To argue, as many do, that the US has a market economy given the amount of regulatory interference, tax manipulations, stock-market interference and money printing, is to argue (at this point) the impossible.
The US is thoroughly in the grip of mercantilism, the process whereby a handful of powerful people manipulate government to create opportunities to advance their own self-interest.
In this case, the manipulators are what we call a power elite and the main mechanism of manipulation is the central bank. By expanding and contracting the money spigot, the powers-that-be can surely control the larger marketplace, especially the stock market.
The elites utilize dominant social themes to reinforce central banking Money Power. The ultimate goal of these elites is world government and they disseminate fear-based promotions to frighten people into giving up power and wealth to cleverly positioned globalist facilities such as the United Nations.

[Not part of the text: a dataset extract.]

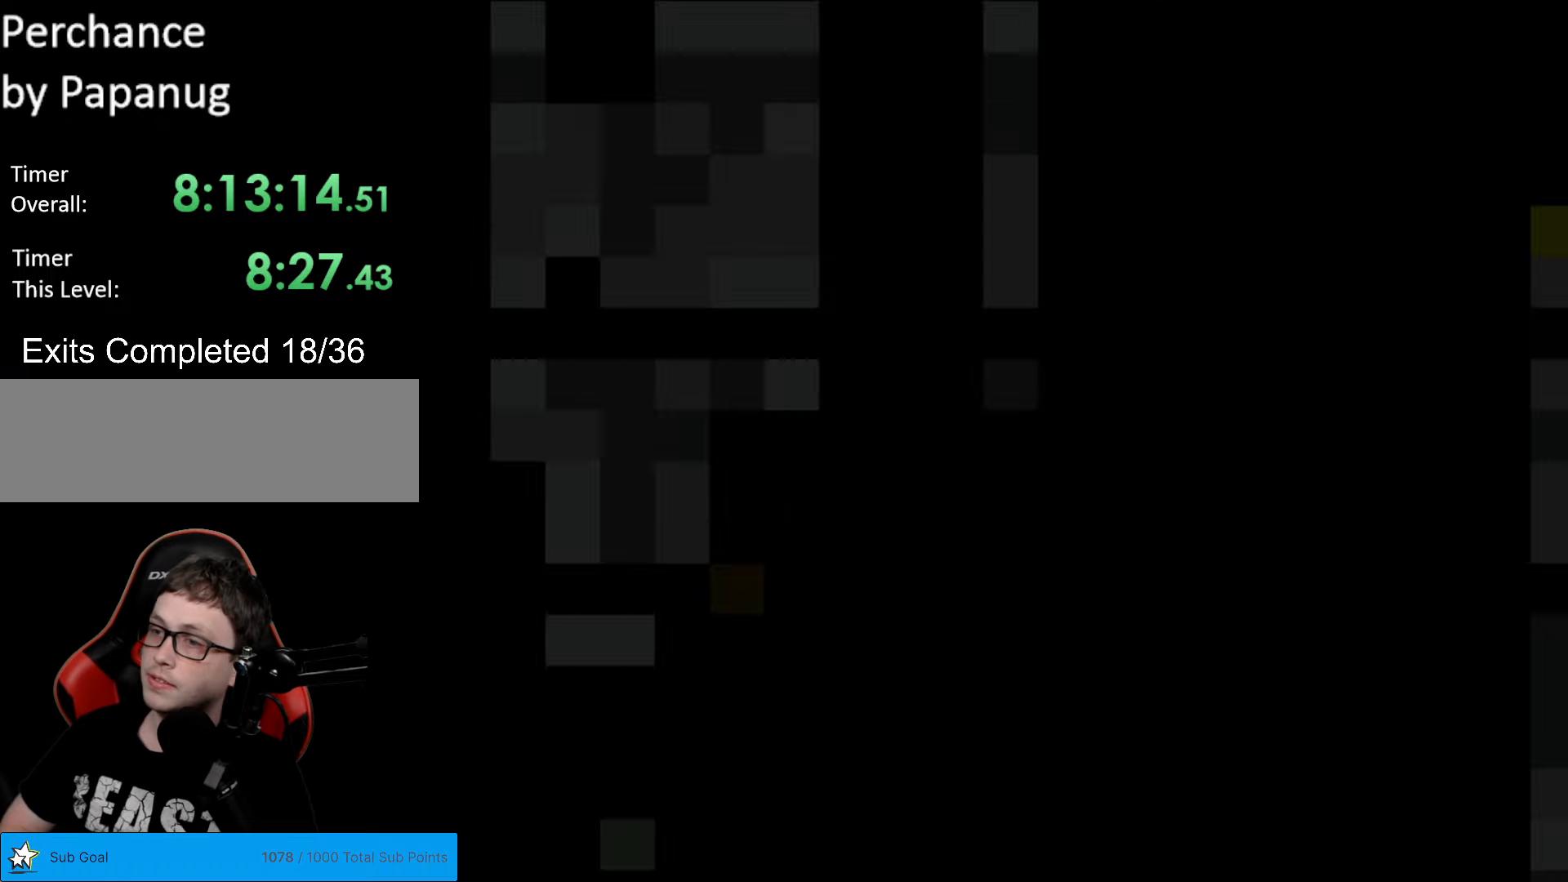
{"buttons": ["B", "Y", "DPAD_RIGHT"], "events": []}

The stock market dominant social theme is an especially powerful one. First, the modern market involves many people and much of their wealth including retirement funds. So people have an enormous emotional investment in the marketplace as it is.
The elites – having created the system – understand this and use the specter of marketplace failure as a kind of bogeyman to reinforce loyalty to the current system. People are afraid to demand substantive change because they have too much to lose.
Of course, in the 21st century, people have already lost a great deal. We have postulated that the powers-that-be are not averse to these losses because there is an intention to create a global money and in order to do so, the world's larger economy must be destabilized, including stock markets.
Does a small group of people have so much power? We would argue via their apparent control of central banking that they do. It is a situation both serious and sad when a few apparent dynastic families have a choke hold over whole economies and their activities.
But control of central banks also leads to control of banking itself, financial markets and general industry as well. The entire industrial might of the Western world when examined this way provides us with the insight that power is a good deal more concentrated than we are led to believe.
And when it comes to the modern market, especially the stock market, power is evidently and obviously concentrated in a few hands. Machine trading tends to dominate on a regular basis in terms of volume, while the secretive plunge protection team operates from the sidelines.
The most power is concentrated in the hands of central bankers that produce the monetary rocket fuel that powers markets up and, sometimes, down.
We can see once again, the power that central bankers have over markets in this gigantic upward move. Stock markets in both the short and long term are playthings of the power elite.
It is true (see other article this issue) that private investments in gold and non-public companies may offer a better and less controlled environment for investors. But when it comes to larger, tradable entities, there is no doubt that they are subject to the various vagaries of power elite control.
The idea of "investing for the long term" ought to be examined within the larger context of this elite leadership. One's financial life (from a public market standpoint) is far more at the mercy of powerful and willful forces than it might seem.